Madame du Barry managed to elude the revolutionaries time and time again, but on September 21, 1793, the Committee of Public Safety issued a warrant for her arrest. She was first imprisoned at St. Pélagie, then transferred on December 4 to the Conciergerie, nicknamed “the vestibule of the scaffold.” On December 6, she was brought to trial, although she had also been interrogated a few times during her confinement. She was composed and poised during her trial, even shaving eight years off her age, testifying that she was forty-two. But the verdict was a foregone conclusion, and when she
was pronounced guilty on December 7, the comtesse fainted in the dock. Hoping to buy her way out from under the blade of the guillotine, she forestalled her execution for a few hours by telling her guards where she had buried countless treasures on the grounds of Louveciennes. They could dig them up and keep them, she proposed, if they would spare her life.

But she was only deluding herself. It was dusk on the afternoon of December 8 by the time she climbed the steps of the scaffold at the Place de la Révolution. She was hysterical, kicking and fighting to save her life with each consecutive tread. “You are going to hurt me! Oh, please don’t hurt me!” she exclaimed as she faced the bloodthirsty rabble, and begged the executioner for “one moment more!” But nothing availed. She was beheaded and her body was dumped along with those of countless other victims of the Revolution in the Cimitière de la Madeleine, the same ignominious location where less than three months earlier the headless corpse of her self-proclaimed rival Marie Antoinette had been unceremoniously tossed. Ironically, Madame du Barry, or most of her, ended up reposing among royalty after all.

C
ATHERINE
THE
G
REAT
(C
ATHERINE
II)

1729–1796

R
ULED
R
USSIA
: 1762–1796

C
atherine the Great of Russia was not named Catherine, nor was she from Russia. German-born, blond, and blue-eyed Sophie Friederike Auguste was the daughter of Christian Augustus, the prince of Anhalt-Zerbst, and his wife, Johanna Elisabeth, of the duchy of Holstein-Gottorp.

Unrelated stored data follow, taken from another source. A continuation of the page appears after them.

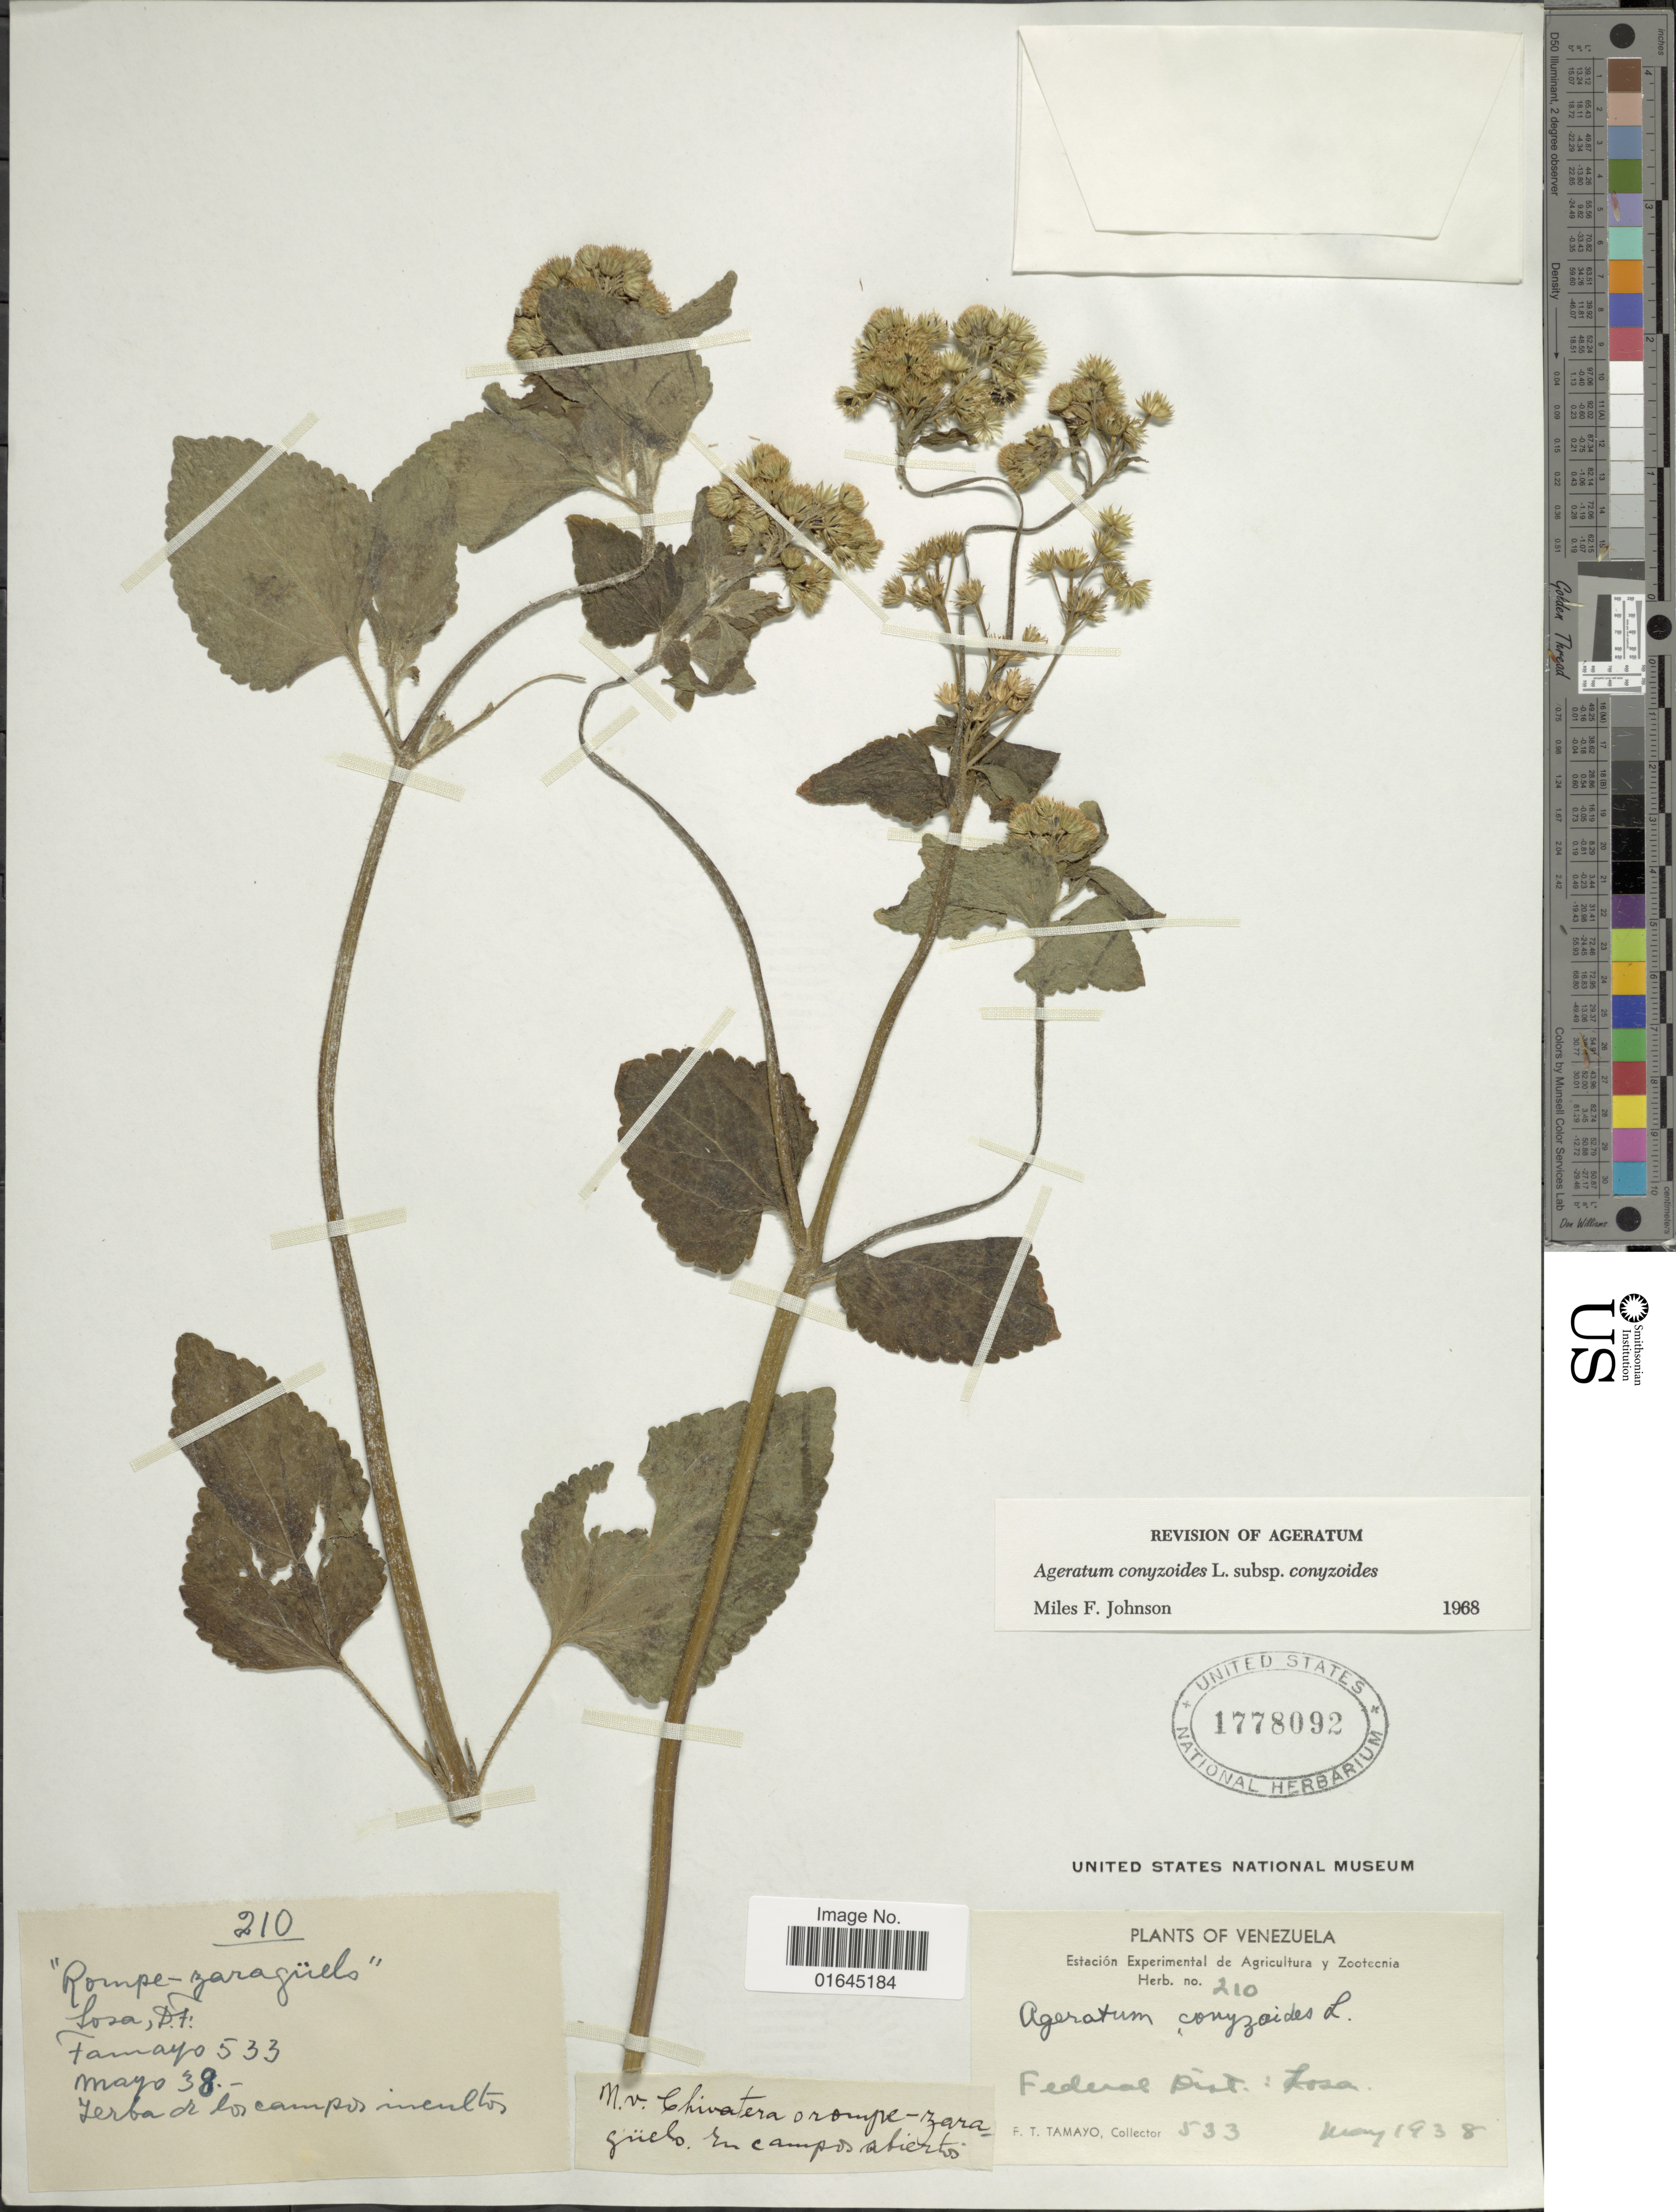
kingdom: Plantae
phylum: Tracheophyta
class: Magnoliopsida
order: Asterales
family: Asteraceae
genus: Ageratum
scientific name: Ageratum conyzoides subsp. conyzoides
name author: L.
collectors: F. Tamayo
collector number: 533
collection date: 1838-05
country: Venezuela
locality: Federal Dist.: Rosa. [interpreted]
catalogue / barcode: US 1778092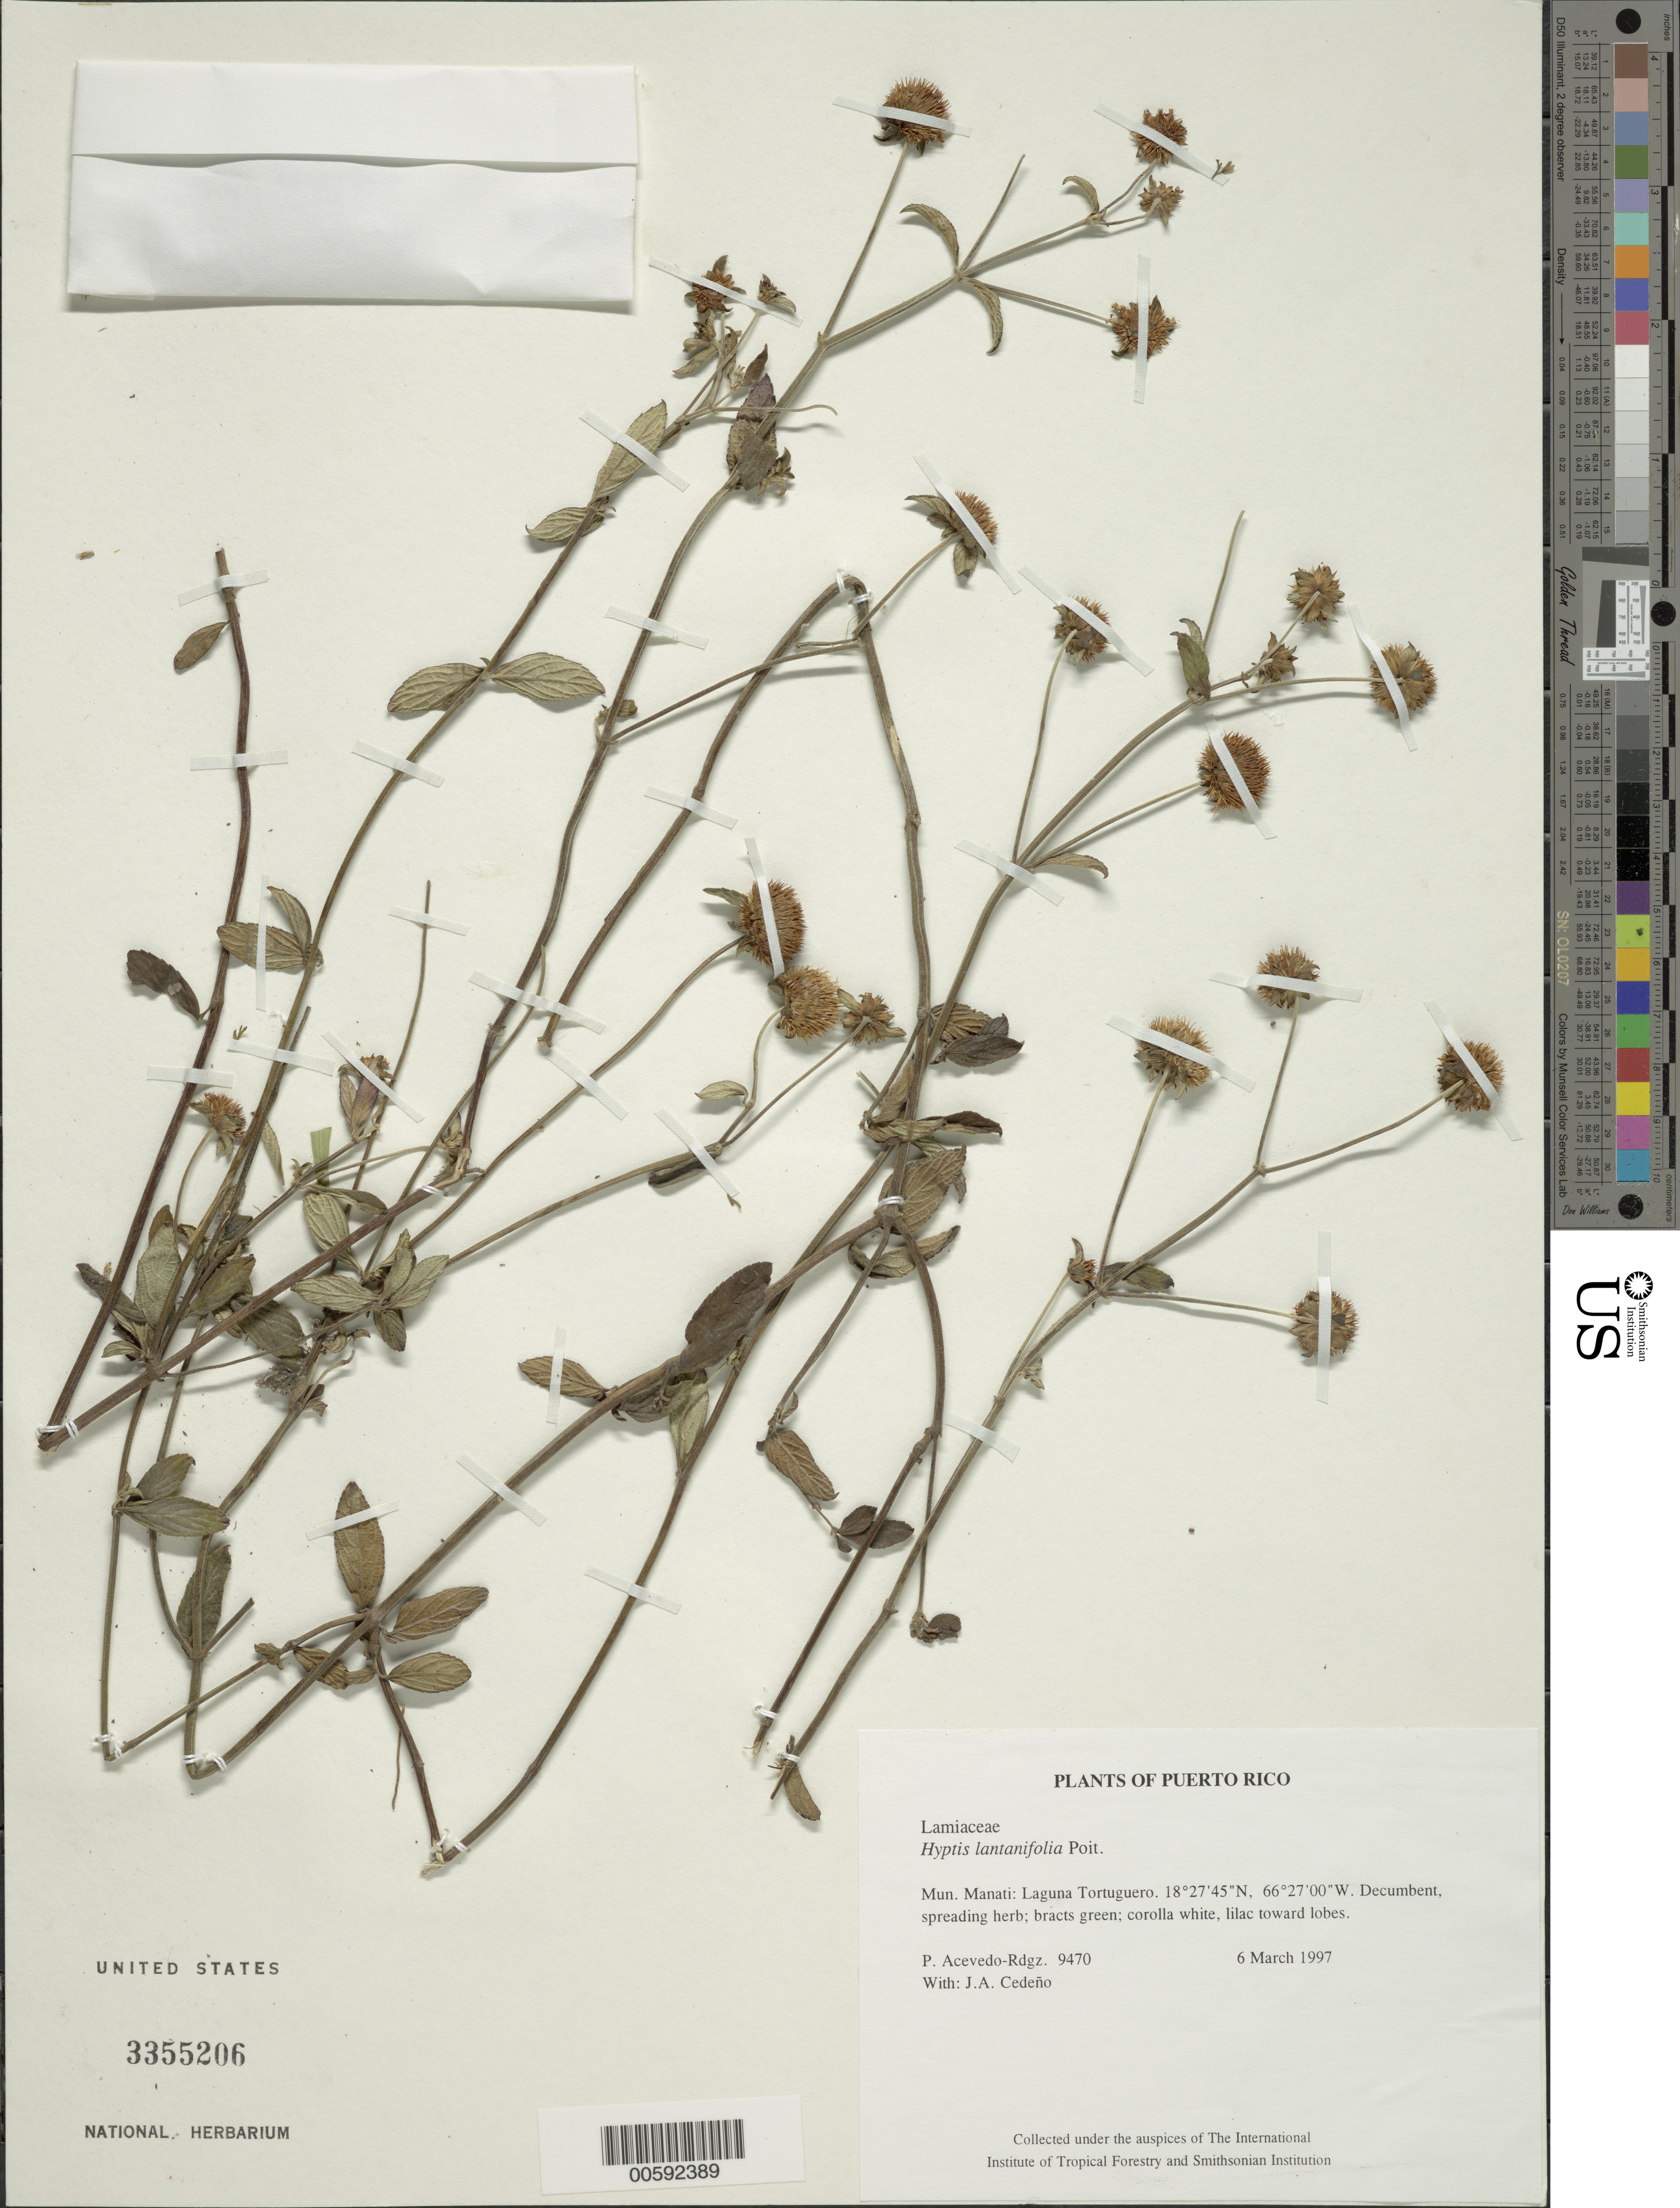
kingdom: Plantae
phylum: Tracheophyta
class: Magnoliopsida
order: Lamiales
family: Lamiaceae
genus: Hyptis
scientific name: Hyptis lantanifolia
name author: Poit.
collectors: P. Acevedo-Rodr. & J. A. Cedeño M.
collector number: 9470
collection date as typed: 06 Mar 1997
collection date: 1997-03-06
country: Puerto Rico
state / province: Manatí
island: Puerto Rico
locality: Manatí: Laguna Tortuguero.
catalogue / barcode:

At the age of fourteen Sophie’s second cousin, the orphaned Karl Peter Ulrich, Duke of Holstein-Gottorp, was summoned to Russia by his aunt, the childless empress Elizabeth, who named the boy as her heir. Two years later, on New Year’s Day, 1744, Sophie was invited to Moscow. Although the journey was billed as a visit to distant relations, it was really an audition for the role of future empress of Russia.

She passed muster with the empress and began a crash course in the Russian language and religion. On June 28, the fifteen-year-old Sophie converted to Russian Orthodoxy in an elaborate ritual and took a new name: Grand Duchess Ekaterina (Catherine) Alexeyevna. A lavish engagement ceremony to her cousin Peter followed. But the more time the young couple spent together, the clearer it became to Catherine that the real prize was not her future husband but her future realm. Peter was not just immature; he was borderline insane, obsessed with his toy soldiers and military procedures. He especially loved drills and ceremonials, and not only compelled Catherine to march about with a rifle but once court-martialed a rat for insubordination. When the time would come to command actual troops, Peter would panic.